- _Исходный текст_
○ ○ ○ ○ ○ ○ ○

ШЕСТОВ Лев Исаакович
наст. имя и фам. Иегуда Лейб Шварцман;31.1(12.2).1866 – 20.11.1938Философ. Сочинения «Добро и зло в учении гр. Толстого и Фр. Ницше» (СПб., 1900), «Достоевский и Ницше» (СПб., 1903), «Апофеоз беспочвенности» (СПб., 1905), «Начала и концы» (СПб., 1908), «Великие кануны» (СПб., 1910), «Что такое русский большевизм?» (Берлин, 1920), «На весах Иова: Странствования по душам» (Париж, 1929) и др. Собрание сочинений (т. 1–6, СПб., 1911). С 1922 – за границей.
«Лев Шестов, о нем еще с Петербурга, когда он начал печататься в Дягилевском „Мире Искусства“, пущен был слух как о забулдыге – горьком пьянице. А на самом-то деле, – поднеси рюмку, хлопнет и сейчас же песни петь! – трезвейший человек, но во всех делах – оттого и молва пошла – как выпивши.
Розанов В. В., тоже от „странников“, возводя Шестова в „ум беспросветный“, что означало верх славословия, до того уверился в пороке его винном, всякий раз, как ждать в гости Шестова, вином запасался и всякий раз, угощая, не упускал случая попенять, что зашибает.
А настоящие люди – ума юридического – отдавая Шестову должное как книжнику и философу, в одном корили, что водится, деликатно выражаясь, со всякой сволочью, куда первыми входили мы с Лундбергом, и все приписывалось запойному часу и по пьяному делу…» (А. Ремизов. Встречи. Петербургский буерак).
«Он пришел – как из опаленной Иудейской земли – темный загар, рыже-коричневая борода и такие же кучерявящиеся над низким лбом волосы. Добрые и прекрасные глаза. Веки чуть приспущены, точно отгораживая от всего зримого. Позднее в своих бесчисленных разговорах с Шестовым я заметила, что для него не существует искусства, воспринимаемого глазом: ни разу он не упомянул ни об одной картине. Доходчива до него только музыка да слово.
…Поразил меня его голос, хрипловатый, приглушенный, весь на одной ноте. Сразу пришло на ум сравнение: так скрежещет морской песок, когда волна прихлынет и отхлынет опять и тянет его по широкому взморью за собой, в глубину. Пленил этот его затягивающий в свою глубину голос. Тут же в наше первое свиданье он рассказал мне, что в юности со страстью пел, готовился на сцену и сорвал, потерял голос.

○ ○ ○ ○ ○ ○ ○

- _Цель задания_
Напишите продолжение текста о Льве Шестове, начиная сразу после его последнего предложения.

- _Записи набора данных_
○ ○ ○ ○ ○ ○ ○

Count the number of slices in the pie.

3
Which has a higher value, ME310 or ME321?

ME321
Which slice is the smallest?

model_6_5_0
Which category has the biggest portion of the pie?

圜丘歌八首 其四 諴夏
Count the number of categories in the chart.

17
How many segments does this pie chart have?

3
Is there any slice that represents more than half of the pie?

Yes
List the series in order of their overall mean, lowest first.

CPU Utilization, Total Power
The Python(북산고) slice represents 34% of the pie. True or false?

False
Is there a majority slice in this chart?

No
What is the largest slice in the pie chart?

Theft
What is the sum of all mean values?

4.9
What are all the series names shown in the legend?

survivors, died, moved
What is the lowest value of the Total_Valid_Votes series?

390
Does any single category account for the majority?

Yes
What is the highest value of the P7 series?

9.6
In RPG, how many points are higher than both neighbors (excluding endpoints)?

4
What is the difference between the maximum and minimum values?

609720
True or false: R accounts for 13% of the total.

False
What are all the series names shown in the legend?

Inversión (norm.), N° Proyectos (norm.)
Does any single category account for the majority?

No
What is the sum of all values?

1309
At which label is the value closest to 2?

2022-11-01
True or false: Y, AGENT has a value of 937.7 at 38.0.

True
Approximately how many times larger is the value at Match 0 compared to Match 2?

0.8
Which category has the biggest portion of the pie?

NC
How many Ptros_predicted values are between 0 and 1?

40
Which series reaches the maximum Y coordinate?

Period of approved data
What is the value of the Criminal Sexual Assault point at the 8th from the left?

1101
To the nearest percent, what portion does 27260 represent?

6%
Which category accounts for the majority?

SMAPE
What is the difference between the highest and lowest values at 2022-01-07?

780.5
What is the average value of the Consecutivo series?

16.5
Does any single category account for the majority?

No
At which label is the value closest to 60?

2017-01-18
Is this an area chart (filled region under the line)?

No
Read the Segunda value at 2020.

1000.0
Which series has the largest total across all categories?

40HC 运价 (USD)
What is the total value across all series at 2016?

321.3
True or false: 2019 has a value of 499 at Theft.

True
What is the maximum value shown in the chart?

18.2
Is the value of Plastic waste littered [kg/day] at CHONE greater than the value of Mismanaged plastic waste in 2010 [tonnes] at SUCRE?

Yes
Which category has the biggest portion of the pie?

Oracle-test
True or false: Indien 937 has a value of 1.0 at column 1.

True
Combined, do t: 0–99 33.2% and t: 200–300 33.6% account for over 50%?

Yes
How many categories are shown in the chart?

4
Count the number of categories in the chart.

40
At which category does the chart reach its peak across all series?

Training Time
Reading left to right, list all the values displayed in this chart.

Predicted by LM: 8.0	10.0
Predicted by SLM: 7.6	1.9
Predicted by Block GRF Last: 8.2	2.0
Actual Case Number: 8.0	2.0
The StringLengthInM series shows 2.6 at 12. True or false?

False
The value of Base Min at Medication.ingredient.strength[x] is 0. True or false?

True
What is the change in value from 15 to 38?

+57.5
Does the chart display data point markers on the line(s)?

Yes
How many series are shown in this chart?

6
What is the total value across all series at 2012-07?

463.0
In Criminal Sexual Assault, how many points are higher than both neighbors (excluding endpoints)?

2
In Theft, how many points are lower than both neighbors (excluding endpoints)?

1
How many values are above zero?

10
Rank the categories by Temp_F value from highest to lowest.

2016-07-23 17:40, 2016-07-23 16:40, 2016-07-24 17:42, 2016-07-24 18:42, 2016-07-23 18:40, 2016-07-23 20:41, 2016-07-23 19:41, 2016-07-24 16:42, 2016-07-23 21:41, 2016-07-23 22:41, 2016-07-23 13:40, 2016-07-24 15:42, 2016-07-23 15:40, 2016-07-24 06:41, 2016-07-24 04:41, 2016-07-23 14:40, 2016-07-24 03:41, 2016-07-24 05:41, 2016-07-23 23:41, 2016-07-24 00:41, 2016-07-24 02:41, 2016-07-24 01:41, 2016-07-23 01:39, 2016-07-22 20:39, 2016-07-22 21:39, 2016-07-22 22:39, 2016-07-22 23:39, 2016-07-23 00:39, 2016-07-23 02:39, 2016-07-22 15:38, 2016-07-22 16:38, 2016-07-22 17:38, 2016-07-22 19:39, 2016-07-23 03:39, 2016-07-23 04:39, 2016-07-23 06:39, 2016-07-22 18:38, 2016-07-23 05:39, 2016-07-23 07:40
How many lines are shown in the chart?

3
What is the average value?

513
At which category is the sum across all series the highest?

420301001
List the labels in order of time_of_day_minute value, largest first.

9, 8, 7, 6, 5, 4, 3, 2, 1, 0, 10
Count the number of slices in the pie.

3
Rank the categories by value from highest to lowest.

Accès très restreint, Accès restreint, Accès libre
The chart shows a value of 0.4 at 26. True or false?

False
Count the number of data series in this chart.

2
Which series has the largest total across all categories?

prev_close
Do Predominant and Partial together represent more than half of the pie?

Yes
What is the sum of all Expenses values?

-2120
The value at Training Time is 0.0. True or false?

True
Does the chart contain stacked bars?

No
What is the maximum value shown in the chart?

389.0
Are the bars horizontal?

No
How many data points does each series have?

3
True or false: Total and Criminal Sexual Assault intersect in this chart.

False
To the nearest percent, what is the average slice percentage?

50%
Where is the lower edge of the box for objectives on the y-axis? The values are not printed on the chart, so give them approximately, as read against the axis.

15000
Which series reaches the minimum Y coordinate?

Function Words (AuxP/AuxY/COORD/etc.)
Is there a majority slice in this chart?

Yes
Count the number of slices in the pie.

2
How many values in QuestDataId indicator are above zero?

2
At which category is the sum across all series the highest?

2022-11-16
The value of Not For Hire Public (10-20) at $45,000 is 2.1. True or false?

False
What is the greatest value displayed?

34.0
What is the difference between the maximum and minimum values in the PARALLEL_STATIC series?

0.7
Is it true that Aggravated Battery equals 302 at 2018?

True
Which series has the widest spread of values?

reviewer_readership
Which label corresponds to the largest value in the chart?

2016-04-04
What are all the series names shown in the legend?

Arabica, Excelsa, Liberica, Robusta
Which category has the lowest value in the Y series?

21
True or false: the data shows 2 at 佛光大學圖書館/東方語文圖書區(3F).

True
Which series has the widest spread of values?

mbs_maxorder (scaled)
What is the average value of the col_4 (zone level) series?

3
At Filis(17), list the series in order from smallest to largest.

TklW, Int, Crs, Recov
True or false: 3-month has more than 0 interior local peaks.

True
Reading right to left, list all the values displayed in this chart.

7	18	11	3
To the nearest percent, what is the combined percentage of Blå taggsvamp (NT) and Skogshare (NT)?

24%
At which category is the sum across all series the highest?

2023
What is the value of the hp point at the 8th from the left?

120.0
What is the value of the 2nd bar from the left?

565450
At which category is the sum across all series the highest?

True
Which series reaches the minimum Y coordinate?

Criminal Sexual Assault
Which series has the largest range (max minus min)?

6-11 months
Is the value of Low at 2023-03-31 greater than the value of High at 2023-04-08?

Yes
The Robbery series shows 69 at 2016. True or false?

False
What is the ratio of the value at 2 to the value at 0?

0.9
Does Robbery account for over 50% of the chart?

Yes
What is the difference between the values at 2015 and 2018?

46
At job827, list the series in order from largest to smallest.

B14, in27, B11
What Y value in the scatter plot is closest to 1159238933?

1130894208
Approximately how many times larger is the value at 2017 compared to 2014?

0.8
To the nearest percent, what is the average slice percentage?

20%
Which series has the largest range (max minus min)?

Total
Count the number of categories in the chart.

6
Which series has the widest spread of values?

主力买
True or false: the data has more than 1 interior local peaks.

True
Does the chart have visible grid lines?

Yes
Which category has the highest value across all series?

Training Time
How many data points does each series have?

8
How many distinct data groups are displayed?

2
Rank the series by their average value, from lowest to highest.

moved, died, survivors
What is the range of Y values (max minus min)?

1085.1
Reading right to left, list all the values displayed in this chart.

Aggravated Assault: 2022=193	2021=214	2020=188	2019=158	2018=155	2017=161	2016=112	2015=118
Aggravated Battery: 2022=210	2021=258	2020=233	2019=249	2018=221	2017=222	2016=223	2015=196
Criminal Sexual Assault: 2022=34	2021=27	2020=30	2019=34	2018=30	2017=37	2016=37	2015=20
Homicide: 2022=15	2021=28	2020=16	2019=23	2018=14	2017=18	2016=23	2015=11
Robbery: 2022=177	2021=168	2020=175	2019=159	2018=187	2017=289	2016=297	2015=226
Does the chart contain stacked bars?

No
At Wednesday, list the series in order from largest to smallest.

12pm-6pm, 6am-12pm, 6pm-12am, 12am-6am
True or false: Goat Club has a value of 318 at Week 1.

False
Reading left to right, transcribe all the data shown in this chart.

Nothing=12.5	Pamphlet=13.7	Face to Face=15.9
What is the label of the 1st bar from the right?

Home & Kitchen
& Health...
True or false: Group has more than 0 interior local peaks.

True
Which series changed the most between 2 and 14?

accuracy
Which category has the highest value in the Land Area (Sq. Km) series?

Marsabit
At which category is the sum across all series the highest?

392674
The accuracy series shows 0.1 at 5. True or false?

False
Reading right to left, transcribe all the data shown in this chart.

○ ○ ○ ○ ○ ○ ○

- _Результат задания_
…В его отношении к близким ему людям ни тени позы или литературного учительства (в те годы это в диковинку), просто доброта и деловитая заботливость. Одного он выручил из тюрьмы и отправлял учиться… другому – беспомощному писателю – сам тогда еще не известный никому, добывал издателя, помогал деньгами, разбирал семейные драмы. Все это без малейшей чувствительности. И сам он такой деловой, крепкими ногами стоящий на земле. Притронешься к его рукаву – добротность ткани напомнит о его бытовых корнях в киевском мануфактурном деле. Когда садится к столу, широким, хозяйским жестом придвинет к себе хлеб, масло, сыр… Сидит так сидит. …Во всем его облике – простота и в то же время монументальность. Не раз при взгляде на него мне думалось о Микеланджело, то ли о резце его, то ли о самом одиноком флорентийце. …Да, трезв он, но эта трезвость и эти его приятели в разных лагерях – не от глубокого ли равнодушия ко всему, что не сокровенная его тема?» (Е. Герцык. Воспоминания).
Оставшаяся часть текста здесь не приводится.